» **Stored items from a collection**
/---
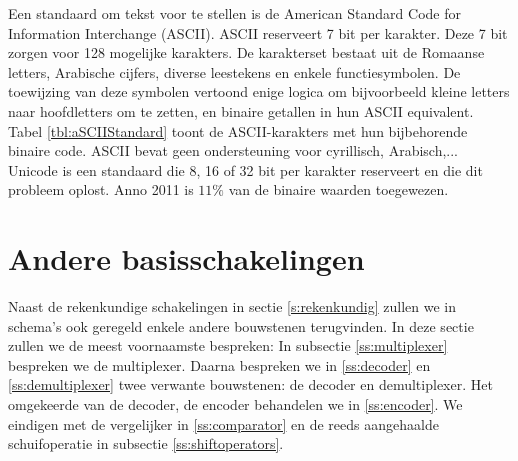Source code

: Een standaard om tekst voor te stellen is de American Standard Code for Information Interchange (ASCII). ASCII reserveert 7 bit per karakter. Deze 7 bit zorgen voor 128 mogelijke karakters. De karakterset bestaat uit de Romaanse letters, Arabische cijfers, diverse leestekens en enkele functiesymbolen. De toewijzing van deze symbolen vertoond enige logica om bijvoorbeeld kleine letters naar hoofdletters om te zetten, en binaire getallen in hun ASCII equivalent. Tabel \ref{tbl:aSCIIStandard} toont de ASCII-karakters met hun bijbehorende binaire code. ASCII bevat geen ondersteuning voor cyrillisch, Arabisch,... Unicode is een standaard die 8, 16 of 32 bit per karakter reserveert en die dit probleem oplost. Anno 2011 is $11\%$ van de binaire waarden toegewezen.
\section{Andere basisschakelingen}
\label{s:andereBasis}
Naast de rekenkundige schakelingen in sectie \ref{s:rekenkundig} zullen we in schema's ook geregeld enkele andere bouwstenen terugvinden. In deze sectie zullen we de meest voornaamste bespreken: In subsectie \ref{ss:multiplexer} bespreken we de multiplexer. Daarna bespreken we in \ref{ss:decoder} en \ref{ss:demultiplexer} twee verwante bouwstenen: de decoder en demultiplexer. Het omgekeerde van de decoder, de encoder behandelen we in \ref{ss:encoder}. We eindigen met de vergelijker in \ref{ss:comparator} en de reeds aangehaalde schuifoperatie in subsectie \ref{ss:shiftoperators}.
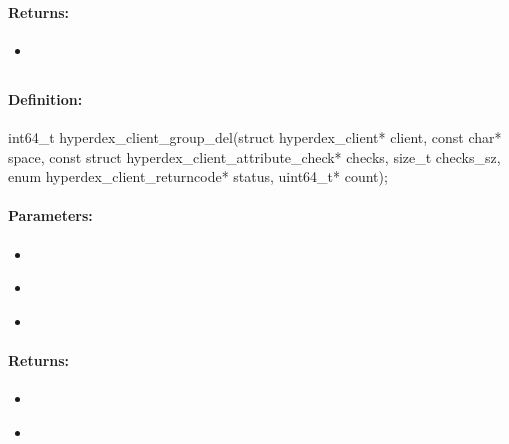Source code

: \paragraph{Returns:}
\begin{itemize}[noitemsep]
\item {}\\

\end{itemize}

\pagebreak
\subsection{}
\label{api:c:group_del}


\paragraph{Definition:}
\begin{ccode}
int64_t hyperdex_client_group_del(struct hyperdex_client* client,
        const char* space,
        const struct hyperdex_client_attribute_check* checks, size_t checks_sz,
        enum hyperdex_client_returncode* status,
        uint64_t* count);
\end{ccode}

\paragraph{Parameters:}
\begin{itemize}[noitemsep]
\item {}\\

\item {}\\

\item {}\\

\end{itemize}

\paragraph{Returns:}
\begin{itemize}[noitemsep]
\item {}\\

\item {}\\

\end{itemize}

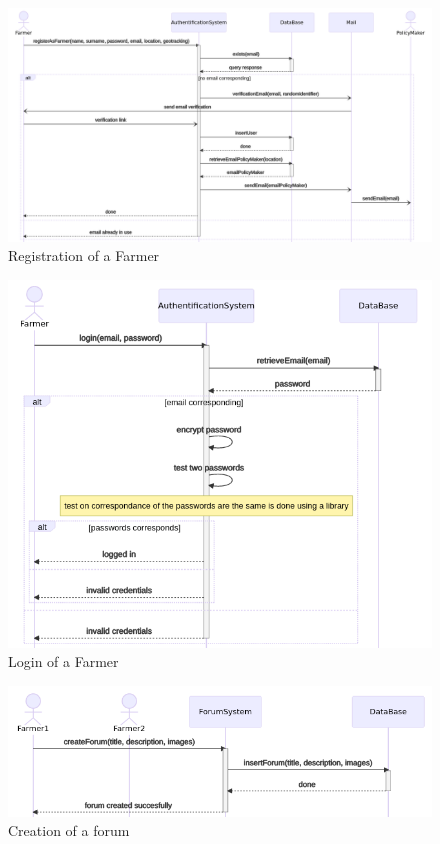 \begin{figure} [!h]
	\centering
	\includegraphics[width=\textwidth]{Images/seq_registration.png}
	\caption{\label{fig:seq_registration} Registration of a Farmer}
\end{figure}

\begin{figure} [!h]
	\centering
	\includegraphics[width=\textwidth]{Images/seq_login.png}
	\caption{\label{fig:seq_login} Login of a Farmer}
\end{figure}

\begin{figure} [!h]
	\centering
	\includegraphics[width=\textwidth]{Images/seq_forum_creation.png}
	\caption{\label{fig:seq_crea_forum} Creation of a forum}
\end{figure}
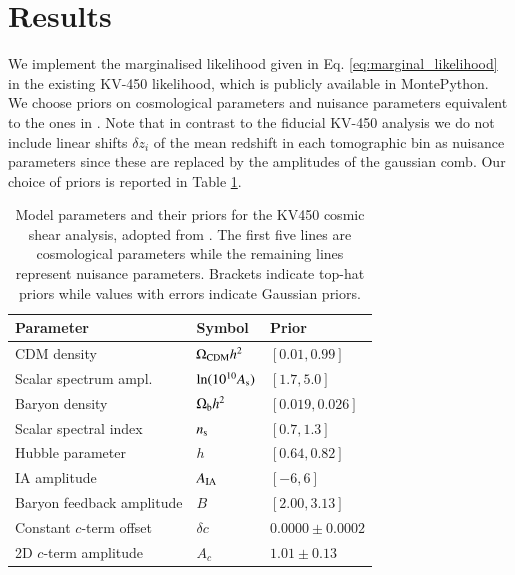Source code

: \documentclass{aa}
\begin{document}
\section{Results}
We implement the marginalised likelihood given in Eq. \ref{eq:marginal_likelihood} in the existing KV-450 likelihood, which is publicly available in {\sc MontePython}. We choose priors on cosmological parameters and  nuisance parameters equivalent to the ones in . Note that in contrast to the fiducial KV-450 analysis we do not include linear shifts $\delta z_i$ of the mean redshift in each tomographic bin as nuisance parameters since these are replaced by the amplitudes of the gaussian comb. Our choice of priors is reported in Table \ref{tab:priors}.
\begin{table}
\label{tab:priors}
\begin{tabular}{lll}
\hline
Parameter & Symbol & Prior\\
\hline
CDM density & $\Omega_{\rm CDM} h^2$ & $[0.01, 0.99]$\\
Scalar spectrum ampl. & $\ln(10^{10}A_{\rm s})$ & $[1.7, 5.0]$\\
Baryon density & $\Omega_{\rm b} h^2$ & $[0.019, 0.026]$ \\
Scalar spectral index & $n_{\rm s}$ & $[0.7, 1.3]$ \\
Hubble parameter & $h$ & $[0.64, 0.82]$ \\
\hline
IA amplitude & $A_{\rm IA}$ & $[-6, 6]$\\
Baryon feedback amplitude & $B$ & $[2.00, 3.13]$\\
Constant $c$-term offset & $\delta c$ & $0.0000\pm0.0002$ \\
2D $c$-term amplitude & $A_c$ & $1.01\pm0.13$\\
\hline
\end{tabular}
\caption{Model parameters and their priors for the KV450 cosmic shear analysis, adopted from . The first five lines are cosmological parameters while the remaining lines represent nuisance parameters. Brackets indicate top-hat priors while values with errors indicate Gaussian priors.}
\end{table}
\end{document}
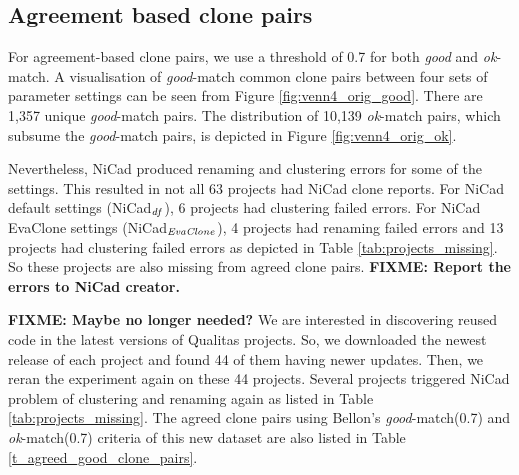 \documentclass{sig-alternate-05-2015}
\newcommand\FIXME[1]{\textbf{FIXME: #1}}
\begin{document}
\subsection{Agreement based clone pairs}

For agreement-based clone pairs, we use a threshold of 0.7 for both \textit{good} and \textit{ok}-match. A visualisation of \textit{good}-match common clone pairs between four sets of parameter settings can be seen from Figure \ref{fig:venn4_orig_good}. There are 1,357 unique \textit{good}-match pairs. The distribution of 10,139 \textit{ok}-match pairs, which subsume the \textit{good}-match pairs, is depicted in Figure \ref{fig:venn4_orig_ok}.

Nevertheless,  NiCad produced renaming and clustering errors for some of the settings. This resulted in not all 63 projects had NiCad clone reports. For NiCad default settings (NiCad$_{\textrm{\textit{df}}}$), 6 projects had clustering failed errors. For NiCad EvaClone settings (NiCad$_{\textrm{\textit{EvaClone}}}$), 4 projects had renaming failed errors and 13 projects had clustering failed errors as depicted in Table \ref{tab:projects_missing}. So these projects are also missing from agreed clone pairs. \FIXME{Report the errors to NiCad creator.}

\FIXME{Maybe no longer needed?} We are interested in discovering reused code in the latest versions of Qualitas projects. So, we downloaded the newest release of each project and found 44 of them having newer updates. Then, we reran the experiment again on these 44 projects. Several projects triggered NiCad problem of clustering and renaming again as listed in Table \ref{tab:projects_missing}. The agreed clone pairs using Bellon's \textit{good}-match(0.7) and \textit{ok}-match(0.7) criteria of this new dataset are also listed in Table \ref{t_agreed_good_clone_pairs}. 
\end{document}
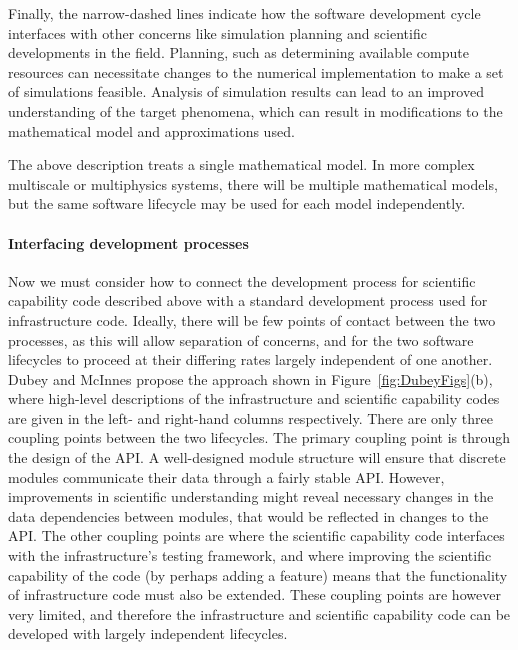 Finally, the narrow-dashed lines indicate how the software development cycle interfaces
with other concerns like simulation planning and scientific developments in the
field.
Planning, such as determining available compute resources can necessitate
changes to the numerical implementation to make a set of simulations feasible.
Analysis of simulation results can lead to an improved understanding of the
target phenomena, which can result in modifications to the mathematical model
and approximations used.

The above description treats a single mathematical model.
In more complex multiscale or multiphysics systems, there will be multiple
mathematical models, but the same software lifecycle may be used for each model
independently.

\paragraph{Interfacing development processes}
Now we must consider how to connect the development process for scientific capability code
described above with a standard development process used for infrastructure code.
Ideally, there will be few points of contact between the two processes, as this
will allow separation of concerns, and for the two software lifecycles to
proceed at their differing rates largely independent of one another.
Dubey and McInnes \cite{Du16Idea} propose the approach shown in Figure\
\ref{fig:DubeyFigs}(b), where high-level descriptions of the infrastructure and
scientific capability codes are given in the left- and right-hand columns
respectively.
There are only three coupling points between the two lifecycles.
The primary coupling point is through the design of the API.
A well-designed module structure will ensure that discrete modules
communicate their data through a fairly stable API.
However, improvements in scientific understanding might reveal necessary
changes in the data dependencies between modules, that would be reflected in
changes to the API.
The other coupling points are where the scientific capability code interfaces
with the infrastructure's testing framework,
and where improving the scientific capability of the code (by perhaps adding
a feature) means that the functionality of infrastructure code must also be
extended.
These coupling points are however very limited, and therefore the
infrastructure and scientific capability code can be developed with largely
independent lifecycles.

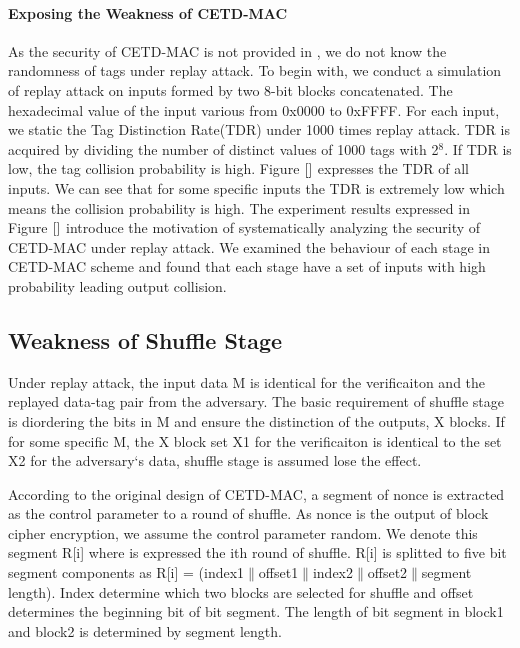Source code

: \documentclass{article}
\begin{document}
\paragraph{Exposing the Weakness of CETD-MAC}
As the security of CETD-MAC is not provided in \cite{}, we do not know the randomness of tags under replay attack. To begin with, we conduct a simulation of replay attack on inputs formed by two 8-bit blocks concatenated. The hexadecimal value of the input various from 0x0000 to 0xFFFF. For each input, we static the Tag Distinction Rate(TDR) under 1000 times replay attack. TDR is acquired by dividing the number of distinct values of 1000 tags with 2$^8$. If TDR is low, the tag collision probability is high. Figure $\ref{}$ expresses the TDR of all inputs. We can see that for some specific inputs the TDR is extremely low which means the collision probability is high. The experiment results expressed in Figure $\ref{}$ introduce the motivation of systematically analyzing the security of CETD-MAC under replay attack. We examined the behaviour of each stage in CETD-MAC scheme and found that each stage have a set of inputs with high probability leading output collision.

\subsection{Weakness of Shuffle Stage}
Under replay attack, the input data M is identical for the verificaiton and
the replayed data-tag pair from the adversary. The basic requirement of shuffle
stage is diordering the bits in M and ensure the distinction of the outputs, X
blocks. If for some specific M, the X block set X1 for the verificaiton is
identical to the set X2 for the adversary`s data, shuffle stage is assumed lose
the effect.

According to the
original design of CETD-MAC, a segment of nonce is extracted as the control
parameter to a round of shuffle.  As nonce is the output of block cipher
encryption, we assume the control parameter random. We denote this segment R[i] where is expressed
the ith round of shuffle. R[i] is splitted to five bit segment components as R[i] =
(index1$\|$offset1$\|$index2$\|$offset2$\|$segment length). Index determine
which two blocks are selected for shuffle and offset determines the beginning
bit of bit segment. The length of bit segment in block1 and block2 is determined
by segment length. 
\end{document}
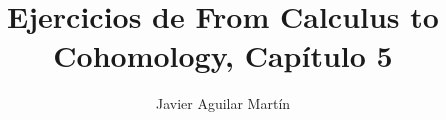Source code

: \documentclass[twoside]{article}
\begin{document}
\title{Ejercicios de From Calculus to Cohomology, Capítulo 5}
\author{Javier Aguilar Martín}
\maketitle


\end{document}
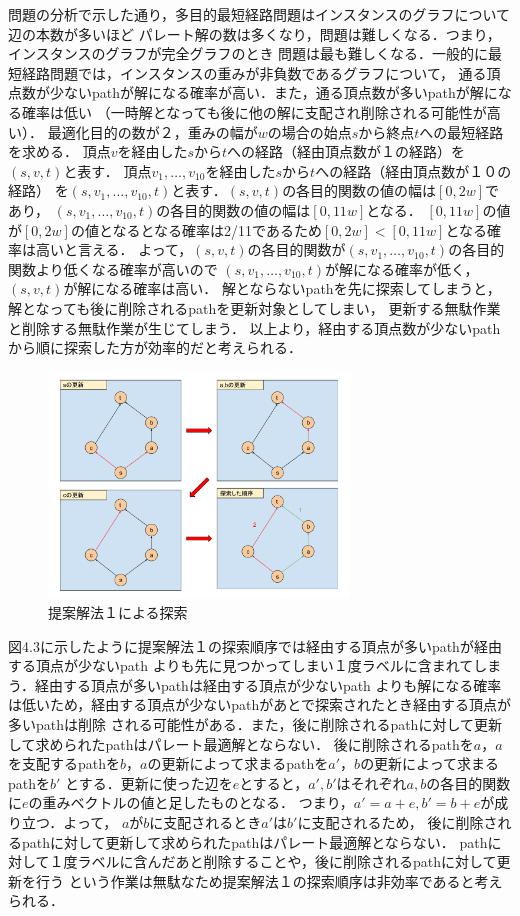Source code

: \documentclass[12pt]{optlab-bachelor}
\begin{document}
問題の分析で示した通り，多目的最短経路問題はインスタンスのグラフについて辺の本数が多いほど
パレート解の数は多くなり，問題は難しくなる．つまり，インスタンスのグラフが完全グラフのとき
問題は最も難しくなる．一般的に最短経路問題では，インスタンスの重みが非負数であるグラフについて，
通る頂点数が少ないpathが解になる確率が高い．また，通る頂点数が多いpathが解になる確率は低い
（一時解となっても後に他の解に支配され削除される可能性が高い）．
最適化目的の数が２，重みの幅が$w$の場合の始点$s$から終点$t$への最短経路を求める．
頂点$v$を経由した$s$から$t$への経路（経由頂点数が１の経路）を$(s,v,t)$と表す．
頂点$v_1,\ldots,v_10$を経由した$s$から$t$への経路（経由頂点数が１０の経路）
を$(s,v_1,\ldots,v_10,t)$と表す．$(s,v,t)$の各目的関数の値の幅は$[0,2w]$であり，
$(s,v_1,\ldots,v_10,t)$の各目的関数の値の幅は$[0,11w]$となる．
$[0,11w]$の値が$[0,2w]$の値となるとなる確率は2/11であるため$[0,2w]<[0,11w]$となる確率は高いと言える．
よって，$(s,v,t)$の各目的関数が$(s,v_1,\ldots,v_10,t)$の各目的関数より低くなる確率が高いので
$(s,v_1,\ldots,v_10,t)$が解になる確率が低く，$(s,v,t)$が解になる確率は高い．
解とならないpathを先に探索してしまうと，解となっても後に削除されるpathを更新対象としてしまい，
更新する無駄作業と削除する無駄作業が生じてしまう．
以上より，経由する頂点数が少ないpathから順に探索した方が効率的だと考えられる．


\begin{figure}[htbp]
  \centering
  \caption{提案解法１による探索}
  \includegraphics[height=6.0cm, width=8.0cm]{fig/fig6.pdf}
\end{figure}

図4.3に示したように提案解法１の探索順序では経由する頂点が多いpathが経由する頂点が少ないpath
よりも先に見つかってしまい１度ラベルに含まれてしまう．経由する頂点が多いpathは経由する頂点が少ないpath
よりも解になる確率は低いため，経由する頂点が少ないpathがあとで探索されたとき経由する頂点が多いpathは削除
される可能性がある．また，後に削除されるpathに対して更新して求められたpathはパレート最適解とならない．
後に削除されるpathを$a$，$a$を支配するpathを$b$，$a$の更新によって求まるpathを$a'$，$b$の更新によって求まるpathを$b'$
とする．更新に使った辺を$e$とすると，$a',b'$はそれぞれ$a,b$の各目的関数に$e$の重みベクトルの値と足したものとなる．
つまり，$a'=a+e,b'=b+e$が成り立つ．よって， $a$が$b$に支配されるとき$a'$は$b'$に支配されるため，
後に削除されるpathに対して更新して求められたpathはパレート最適解とならない．
pathに対して１度ラベルに含んだあと削除することや，後に削除されるpathに対して更新を行う
という作業は無駄なため提案解法１の探索順序は非効率であると考えられる．
\end{document}
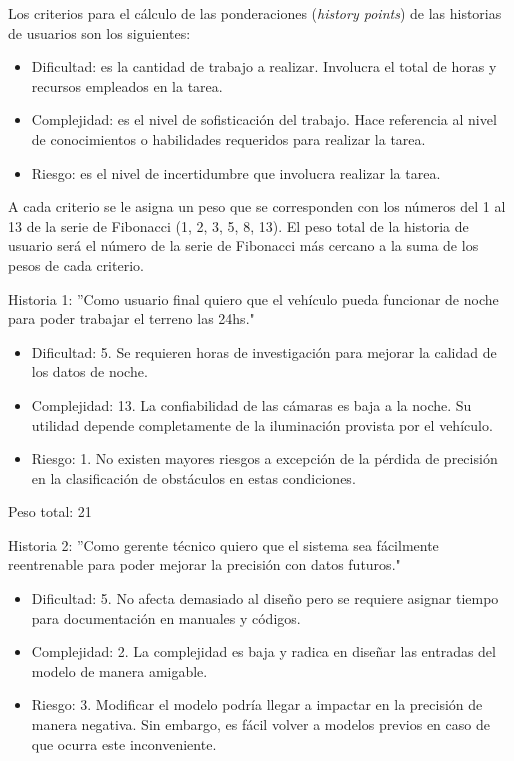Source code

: \documentclass[
11pt, %
]{charter}
\begin{document}
Los criterios para el cálculo de las ponderaciones (\textit{history points}) de las historias de usuarios son los siguientes:

\begin{itemize}
	\item Dificultad: es la cantidad de trabajo a realizar. Involucra el total de horas y recursos empleados en la tarea.
	\item Complejidad: es el nivel de sofisticación del trabajo. Hace referencia al nivel de conocimientos o habilidades requeridos para realizar la tarea.
	\item Riesgo: es el nivel de incertidumbre que involucra realizar la tarea.
\end{itemize}

A cada criterio se le asigna un peso que se corresponden con los números del 1 al 13 de la serie de Fibonacci (1, 2, 3, 5, 8, 13). El peso total de la historia de usuario será el número de la serie de Fibonacci más cercano a la suma de los pesos de cada criterio.

Historia 1: ''Como usuario final quiero que el vehículo pueda funcionar de noche para poder trabajar el terreno las 24hs."

\begin{itemize}
	\item Dificultad: 5. Se requieren horas de investigación para mejorar la calidad de los datos de noche.
	\item Complejidad: 13. La confiabilidad de las cámaras es baja a la noche. Su utilidad depende completamente de la iluminación provista por el vehículo.
	\item Riesgo: 1. No existen mayores riesgos a excepción de la pérdida de precisión en la clasificación de obstáculos en estas condiciones.
\end{itemize}

Peso total: 21

Historia 2: ''Como gerente técnico quiero que el sistema sea fácilmente reentrenable para poder mejorar la precisión con datos futuros."

\begin{itemize}
	\item Dificultad: 5. No afecta demasiado al diseño pero se requiere asignar tiempo para documentación en manuales y códigos.
	\item Complejidad: 2. La complejidad es baja y radica en diseñar las entradas del modelo de manera amigable.
	\item Riesgo: 3. Modificar el modelo podría llegar a impactar en la precisión de manera negativa. Sin embargo, es fácil volver a modelos previos en caso de que ocurra este inconveniente.
\end{itemize}
	
\end{document}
\---
» **THE TASK**
All that is wanted is the lines above between the one containing "a feature) means" and the one containing "the Weakness of", inclusive, restated word for word, with pictures omitted.

» **EXERCISE RESULT**
a feature) means that the functionality of infrastructure code must also be
extended.
These coupling points are however very limited, and therefore the
infrastructure and scientific capability code can be developed with largely
independent lifecycles.

Source code

: \documentclass{article}
\begin{document}
\paragraph{Exposing the Weakness of CETD-MAC}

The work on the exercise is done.